Long Beach High School state wrestling champion Dunia Sibomana-Rodriguez, who journeyed from the Republic of the Congo to Long Island and Stony Brook Children’s Hospital for critical and life-changing facial reconstructive surgery, was featured last week on ESPN.
Sibomana-Rodriguez won a New York State high school wrestling championship last year as an eighth grader, and ESPN followed him on his return trip this year, where he advanced to the state semifinals at 110 pounds, eventually finishing in third place.
Sibomana-Rodriguez came to the United States in 2015 as an eight-year-old from the Congo in need of rare facial reconstructive surgery at Stony Brook Children’s Hospital. At age six, he survived an attack by chimpanzees while playing with his brother and cousin at Virunga National Park in the Democratic Republic of the Congo. The two other boys were killed; Sibomana suffered severe injuries to his lips and face.

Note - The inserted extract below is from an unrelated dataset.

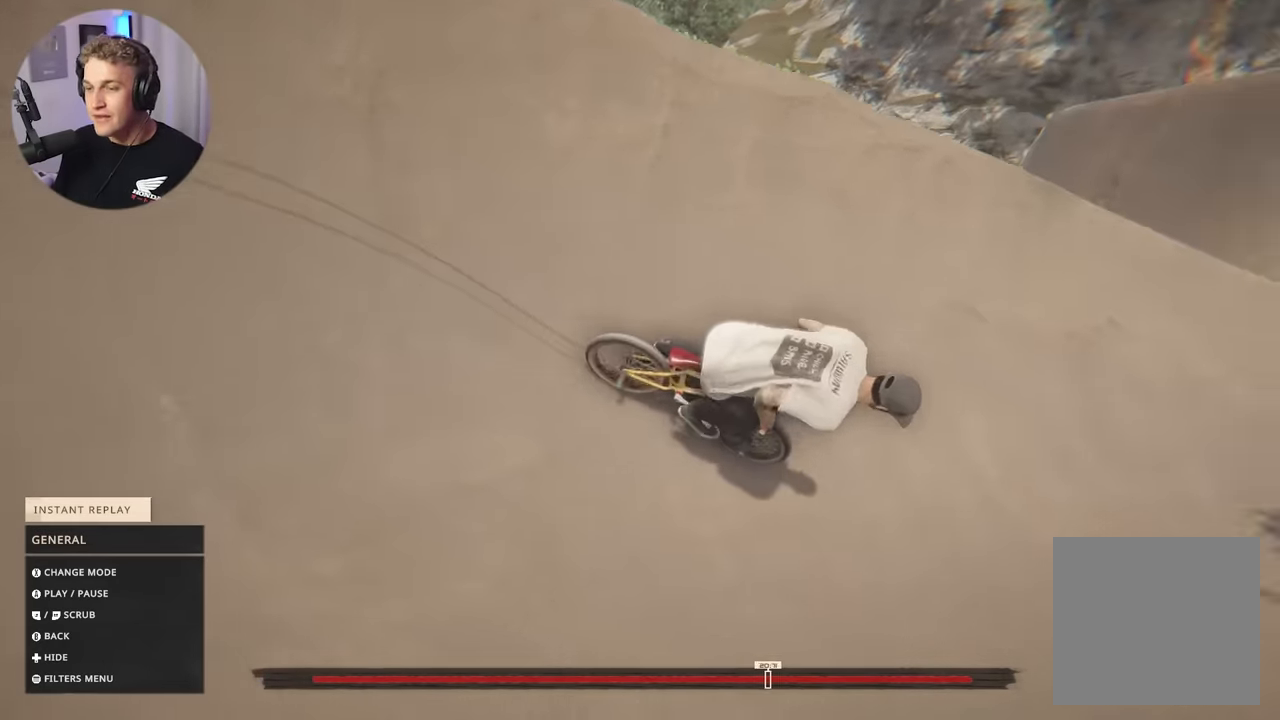
{"dt_ms": 1000, "buttons": ["R2"], "left_stick": "center", "right_stick": "center"}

Rangers from the national park connected Sibomana with Stony Brook Children’s Hospital through renowned anthropologist Richard Leakey, chair of the Turkana Basin Institute. Leakey connected with his friend Alexander Dagum, executive vice chair of surgery and chief of plastic and reconstructive surgery at Stony Brook Medicine, who discussed Sibomana’s case with Leon Klempner, then an associate professor of dentistry at the Stony Brook University School of Dental Medicine and founder of the nonprofit Smile Rescue Fund for Kids.
Sibomana-Rodriguez lived with two host families before being taken in by Long Beach assistant wrestling coach Miguel Rodriguez; eventually he and his wife Marissa adopted him. He became a permanent U.S. resident in 2019.